• [LESETEXT]
# SSL für web und ISPConfig 2



## Falloutboy6 (10. Juli 2010)

Hi,

was muss ich machen? Ich habe bei einem Web SSL aktiviert und ein neues SSL Zertifikat erstellt. Es ist alles ausgefüllt bis auf



> *  SSL Request: *





> *  SSL Zertifikat: *


was muss ich hier eintragen?
Ich bekomme dann nämlich die Meldung



> Dieser Verbindung wird nicht vertraut


wenn ich die Seite mit https aufrufen will.

Dankeschön.


----------



## Till (11. Juli 2010)

Du musst als Aktion auswählen, das ein Zertifikat erzeugt werden soll und dann auf speichern klicken. Nach ein paar Minuten sind beide Felder gefüllt. Dann nimmst Du den Inhalt des CSR Feldes und lässst Dir ein signiertes Zertifikat damit in bei einer SSL Authority ausstellen.


----------



## Falloutboy6 (12. Juli 2010)

Ah ok. Hast du einen Tipp für mich wo ich es am besten mache?

Danke


----------



## Till (12. Juli 2010)

• [FRAGEN ZUM MATERIAL]
(A) Entnimm dem Thread über SSL in ISPConfig 2 den Abschnitt, der bei den Worten „Dankeschön.“ beginnt und nach den Worten „SSL Authority ausstellen.“ endet, und gib ihn wortgetreu wieder.
(B) Schreibe den Thread über SSL in ISPConfig 2 im Anschluss an seine letzte Zeile weiter.
Die Einträge haben eine andere Herkunft als der Thread über SSL in ISPConfig 2.

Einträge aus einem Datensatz
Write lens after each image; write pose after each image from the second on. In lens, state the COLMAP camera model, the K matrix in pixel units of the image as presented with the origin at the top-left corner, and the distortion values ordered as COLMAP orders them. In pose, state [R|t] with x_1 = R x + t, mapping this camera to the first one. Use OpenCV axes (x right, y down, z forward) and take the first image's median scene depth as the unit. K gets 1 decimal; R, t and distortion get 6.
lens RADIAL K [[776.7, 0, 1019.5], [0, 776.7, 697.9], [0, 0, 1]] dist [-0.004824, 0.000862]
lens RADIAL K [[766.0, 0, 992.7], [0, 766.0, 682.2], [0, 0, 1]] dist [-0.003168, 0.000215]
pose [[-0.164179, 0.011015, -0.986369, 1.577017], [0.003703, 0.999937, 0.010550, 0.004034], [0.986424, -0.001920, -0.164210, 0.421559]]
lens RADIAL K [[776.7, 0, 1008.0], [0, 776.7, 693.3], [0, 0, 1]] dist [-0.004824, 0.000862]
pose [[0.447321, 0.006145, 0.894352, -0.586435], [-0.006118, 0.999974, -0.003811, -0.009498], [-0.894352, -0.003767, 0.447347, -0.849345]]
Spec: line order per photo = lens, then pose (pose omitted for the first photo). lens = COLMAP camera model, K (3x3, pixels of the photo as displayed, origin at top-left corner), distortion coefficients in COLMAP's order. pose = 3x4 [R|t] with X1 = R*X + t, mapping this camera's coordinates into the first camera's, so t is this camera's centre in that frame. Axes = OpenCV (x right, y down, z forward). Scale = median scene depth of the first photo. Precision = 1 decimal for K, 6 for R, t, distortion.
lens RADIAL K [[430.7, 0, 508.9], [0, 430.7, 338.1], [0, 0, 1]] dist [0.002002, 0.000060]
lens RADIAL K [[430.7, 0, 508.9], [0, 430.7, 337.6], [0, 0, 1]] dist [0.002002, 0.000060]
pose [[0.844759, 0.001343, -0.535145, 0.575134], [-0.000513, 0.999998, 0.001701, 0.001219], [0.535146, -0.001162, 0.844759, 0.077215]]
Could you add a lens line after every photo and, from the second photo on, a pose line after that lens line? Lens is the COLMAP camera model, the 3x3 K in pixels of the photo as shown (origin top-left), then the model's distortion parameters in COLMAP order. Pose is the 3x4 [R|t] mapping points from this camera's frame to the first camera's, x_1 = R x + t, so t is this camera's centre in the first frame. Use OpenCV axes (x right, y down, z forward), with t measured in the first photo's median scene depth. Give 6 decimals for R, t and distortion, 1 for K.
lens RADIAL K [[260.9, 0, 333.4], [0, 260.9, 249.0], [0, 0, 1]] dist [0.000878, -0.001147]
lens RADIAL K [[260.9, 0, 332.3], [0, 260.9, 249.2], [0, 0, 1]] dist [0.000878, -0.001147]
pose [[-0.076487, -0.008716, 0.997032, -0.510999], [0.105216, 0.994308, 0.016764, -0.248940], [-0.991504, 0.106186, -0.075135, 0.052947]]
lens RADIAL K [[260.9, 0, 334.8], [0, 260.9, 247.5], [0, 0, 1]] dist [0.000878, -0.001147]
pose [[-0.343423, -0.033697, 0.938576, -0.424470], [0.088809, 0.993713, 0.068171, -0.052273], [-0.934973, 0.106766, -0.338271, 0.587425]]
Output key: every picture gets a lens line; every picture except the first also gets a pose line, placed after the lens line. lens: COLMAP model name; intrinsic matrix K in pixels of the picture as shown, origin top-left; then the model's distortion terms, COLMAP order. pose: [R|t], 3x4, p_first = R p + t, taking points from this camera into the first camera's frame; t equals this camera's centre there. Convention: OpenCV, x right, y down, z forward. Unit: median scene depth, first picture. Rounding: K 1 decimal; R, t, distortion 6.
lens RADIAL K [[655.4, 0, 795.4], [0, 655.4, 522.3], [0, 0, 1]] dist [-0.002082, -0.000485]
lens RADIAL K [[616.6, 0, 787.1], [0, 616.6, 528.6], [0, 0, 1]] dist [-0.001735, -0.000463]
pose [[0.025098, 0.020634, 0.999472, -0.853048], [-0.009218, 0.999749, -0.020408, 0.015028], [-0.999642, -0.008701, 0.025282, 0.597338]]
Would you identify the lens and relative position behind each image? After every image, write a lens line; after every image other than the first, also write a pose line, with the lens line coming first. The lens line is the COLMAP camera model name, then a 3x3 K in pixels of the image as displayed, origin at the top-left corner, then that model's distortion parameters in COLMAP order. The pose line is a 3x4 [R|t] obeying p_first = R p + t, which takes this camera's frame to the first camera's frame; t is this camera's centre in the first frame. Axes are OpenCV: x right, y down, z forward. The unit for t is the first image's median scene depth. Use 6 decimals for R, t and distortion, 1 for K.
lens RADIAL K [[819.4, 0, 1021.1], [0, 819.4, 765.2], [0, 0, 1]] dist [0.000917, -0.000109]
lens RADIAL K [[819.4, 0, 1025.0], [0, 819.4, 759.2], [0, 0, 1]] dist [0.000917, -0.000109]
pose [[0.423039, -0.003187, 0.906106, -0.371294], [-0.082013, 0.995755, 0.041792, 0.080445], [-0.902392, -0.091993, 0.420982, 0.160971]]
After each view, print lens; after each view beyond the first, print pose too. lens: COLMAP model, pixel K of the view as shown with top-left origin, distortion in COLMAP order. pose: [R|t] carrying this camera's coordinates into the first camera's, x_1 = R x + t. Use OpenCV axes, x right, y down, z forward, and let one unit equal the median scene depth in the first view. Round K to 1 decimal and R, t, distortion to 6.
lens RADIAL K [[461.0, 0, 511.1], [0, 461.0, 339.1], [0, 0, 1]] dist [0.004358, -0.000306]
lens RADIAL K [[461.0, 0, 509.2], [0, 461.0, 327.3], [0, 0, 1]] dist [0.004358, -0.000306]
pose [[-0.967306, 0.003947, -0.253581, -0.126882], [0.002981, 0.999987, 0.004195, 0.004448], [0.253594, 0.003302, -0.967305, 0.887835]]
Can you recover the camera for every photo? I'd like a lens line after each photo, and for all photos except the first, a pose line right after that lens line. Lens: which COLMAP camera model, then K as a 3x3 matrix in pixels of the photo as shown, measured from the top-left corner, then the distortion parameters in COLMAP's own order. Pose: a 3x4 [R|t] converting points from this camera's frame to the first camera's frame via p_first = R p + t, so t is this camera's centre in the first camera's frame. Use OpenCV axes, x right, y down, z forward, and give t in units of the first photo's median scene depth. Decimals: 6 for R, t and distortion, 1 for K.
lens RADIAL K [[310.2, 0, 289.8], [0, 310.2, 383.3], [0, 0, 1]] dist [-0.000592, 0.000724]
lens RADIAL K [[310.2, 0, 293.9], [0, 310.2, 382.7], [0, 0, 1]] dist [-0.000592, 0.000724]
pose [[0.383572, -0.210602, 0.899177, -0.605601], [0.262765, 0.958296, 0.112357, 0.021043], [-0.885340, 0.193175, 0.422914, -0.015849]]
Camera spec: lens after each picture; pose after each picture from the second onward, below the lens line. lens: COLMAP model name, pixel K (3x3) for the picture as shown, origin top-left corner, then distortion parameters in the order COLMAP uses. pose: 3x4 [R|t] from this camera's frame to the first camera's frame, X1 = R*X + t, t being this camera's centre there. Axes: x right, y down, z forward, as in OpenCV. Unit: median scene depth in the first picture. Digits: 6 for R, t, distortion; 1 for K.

• [ERGEBNISSE DER ÜBUNG]
(A)
Dankeschön.


----------



## Till (11. Juli 2010)

Du musst als Aktion auswählen, das ein Zertifikat erzeugt werden soll und dann auf speichern klicken. Nach ein paar Minuten sind beide Felder gefüllt. Dann nimmst Du den Inhalt des CSR Feldes und lässst Dir ein signiertes Zertifikat damit in bei einer SSL Authority ausstellen.

(B)
Ich würde mir an Deiner Stelle erstmal eines der kostenlosen Zertifikate von startcom holen:

http://cert.startcom.org/

Die funktionieren in den meisten neueren Browsern. Ansonsten ist glaube ich godaddy recht günstig.


----------



## Falloutboy6 (12. Juli 2010)

hm irgendwie verstehe ich das nicht was ich dann dort machen muss bzw. wo. Sorry wenn ich mich so doof anstelle für mich sind Zertifikate noch total neu.


----------



## Till (13. Juli 2010)

Die Vorgehensweise ist wie folgt:

1) Du füllst die oberen Felder auf dem ssl Reiter der Webseiteneinstellungen in ISPConfig aus. Dann wählst Du bei Aktion aus dass er ein Zertifikat erzeigen soll und klickst auf speichern.
2) Nach ein paar Minuten rufst Du den ssl Reiter wieder auf, dann steht in den unteren Feldern ein sog. self signed Zertifikat sowie ein csr drin.
3) den csr kopierst Du in die zwischenablage und fügst sie bei dem Anbieter, bei dem Du das ssl Cert besorgen willst in das CSR Feld ein.
4) Du bekommst vom ssl anvieter ein Zertifikat zurück, dieses kopierst Du bei ispconfig in das zertifikatsfeld und wählst als Aktion speichern aus und klickst auf speichern.


----------



## Falloutboy6 (13. Juli 2010)

Hallo,

danke für deine Beschreibung.
Mein Problem besteht eher bei http://cert.startcom.org/ wo du mir empfohlen hast. Ich finde das ist alles sehr komisch dort ich weiss nicht wo ich da was machen soll.

Danke


----------



## Till (14. Juli 2010)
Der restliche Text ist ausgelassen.